Des expériences alarmantes révélées par le ministre
Pour étayer ses accusations, Édouard Geffray a rapporté une expérience troublante menée avec son cabinet. En créant un compte fictif se présentant comme un adolescent de 14 ans, ils ont constaté qu'en moins de 20 minutes, l'algorithme de TikTok les orientait vers des contenus extrêmement préoccupants. Parmi ceux-ci :
- Des vidéos à caractère dépressif
- Des tutoriels de scarification
- Des vidéos d'incitation directe au suicide
Le ministre a insisté sur le fait que cette exposition n'était pas un accident, mais bien le résultat d'un fonctionnement algorithmique conçu pour enfermer les utilisateurs dans ces spirales dangereuses.

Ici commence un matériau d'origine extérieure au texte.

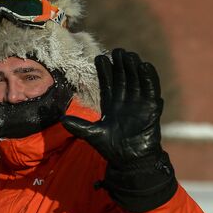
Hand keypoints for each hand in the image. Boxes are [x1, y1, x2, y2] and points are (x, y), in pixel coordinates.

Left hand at [61, 48, 176, 212]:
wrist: (130, 161)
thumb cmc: (112, 149)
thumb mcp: (92, 135)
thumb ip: (79, 126)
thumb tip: (62, 120)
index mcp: (111, 106)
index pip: (108, 84)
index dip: (105, 71)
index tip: (100, 57)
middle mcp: (125, 103)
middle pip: (123, 79)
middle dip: (120, 65)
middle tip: (117, 51)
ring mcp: (138, 104)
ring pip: (136, 81)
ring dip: (133, 68)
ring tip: (129, 54)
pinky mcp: (151, 109)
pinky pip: (151, 90)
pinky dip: (149, 78)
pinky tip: (145, 66)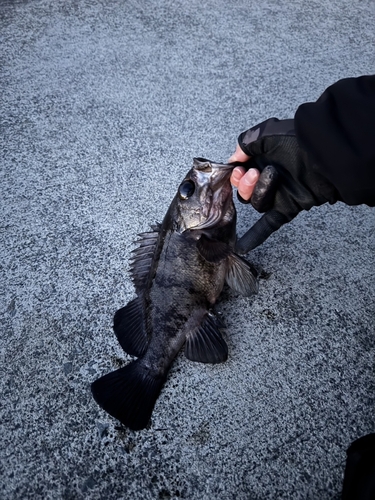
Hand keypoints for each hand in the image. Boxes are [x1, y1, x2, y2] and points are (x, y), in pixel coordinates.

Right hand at [228, 118, 338, 253]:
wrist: (326, 156)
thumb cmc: (299, 141)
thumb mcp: (268, 133)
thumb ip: (247, 142)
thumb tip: (234, 158)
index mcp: (262, 159)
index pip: (239, 172)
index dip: (235, 173)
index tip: (238, 169)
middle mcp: (267, 178)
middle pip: (244, 191)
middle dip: (244, 183)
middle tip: (253, 174)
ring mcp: (277, 194)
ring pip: (255, 204)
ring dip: (258, 192)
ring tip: (271, 177)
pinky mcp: (286, 207)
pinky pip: (269, 224)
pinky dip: (256, 236)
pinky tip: (243, 246)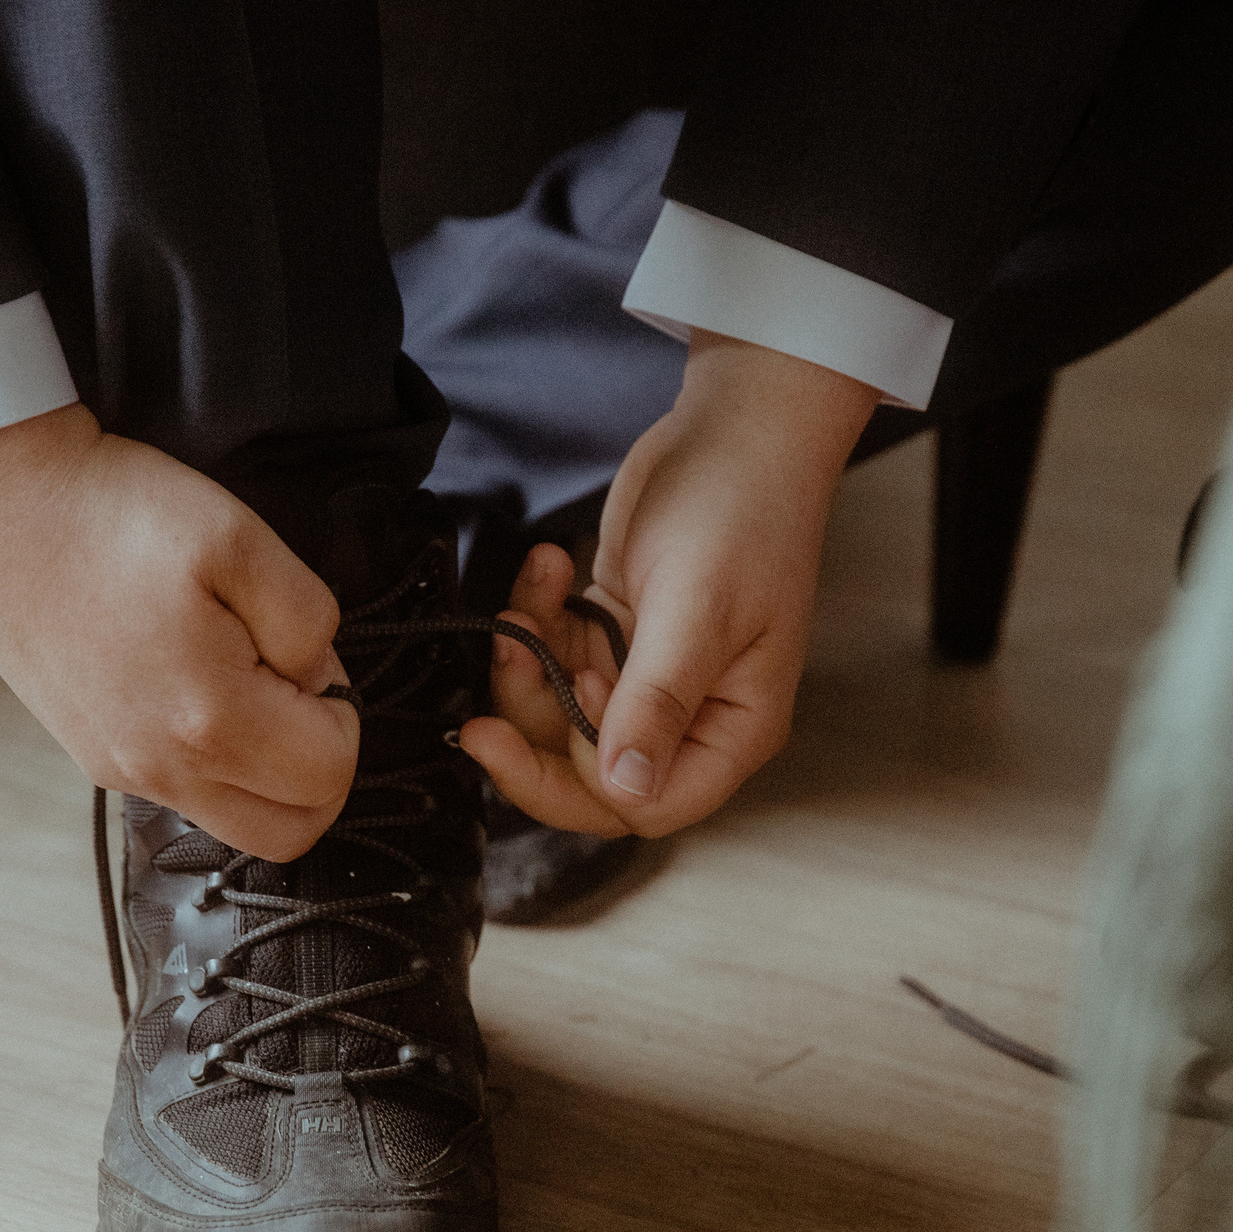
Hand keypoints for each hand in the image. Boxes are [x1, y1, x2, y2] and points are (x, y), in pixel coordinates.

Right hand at [0, 404, 357, 861]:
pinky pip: (185, 792)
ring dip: (267, 769)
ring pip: (238, 822)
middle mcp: (161, 770)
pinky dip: (214, 759)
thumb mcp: (241, 538)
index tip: (305, 655)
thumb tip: (315, 676)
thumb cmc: (112, 513)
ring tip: (239, 676)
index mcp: (208, 722)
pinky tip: (191, 680)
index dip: (342, 713)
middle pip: (291, 832)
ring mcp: (120, 771)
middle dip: (317, 763)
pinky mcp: (93, 757)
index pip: (330, 777)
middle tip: (289, 680)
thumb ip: (309, 620)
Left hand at [460, 334, 878, 836]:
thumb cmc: (743, 508)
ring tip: (526, 603)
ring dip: (528, 662)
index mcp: (732, 728)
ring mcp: (651, 675)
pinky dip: (540, 618)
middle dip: (533, 728)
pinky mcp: (619, 634)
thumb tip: (629, 788)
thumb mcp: (697, 611)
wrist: (738, 425)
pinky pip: (557, 655)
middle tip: (489, 695)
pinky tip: (551, 566)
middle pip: (590, 769)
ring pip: (561, 712)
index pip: (643, 805)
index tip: (515, 731)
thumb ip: (657, 703)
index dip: (572, 784)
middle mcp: (693, 714)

Les réponses de TikTok et le contexte législatif
Face à ces accusations, TikTok avait déjà réagi en novembre en réfutant fermement les allégations. La plateforme affirmait proposer plus de 50 fonctionnalités et paramètres spécifiquement conçus pour assurer la sécurité et le bien-être des adolescents. Parallèlement, le débat politique s'intensifie. Mercredi, le Sénat a commencé à examiner une proposition de loi, chère au président Emmanuel Macron, visant à interdire l'accès aux réseaux sociaux aux moins de 15 ans. Adoptée en commission, cette proposition sera soumise à l'hémicycle de la Chambre haute dès mardi prochain, illustrant la volonté croissante de réguler ces plateformes.
Cette affaire soulève des questions cruciales sur la responsabilité des réseaux sociaux, la protection des données des mineurs et l'impact des algorithmes sur la santé mentale des jeunes, plaçant TikTok au cœur d'une tempête judiciaire et politique.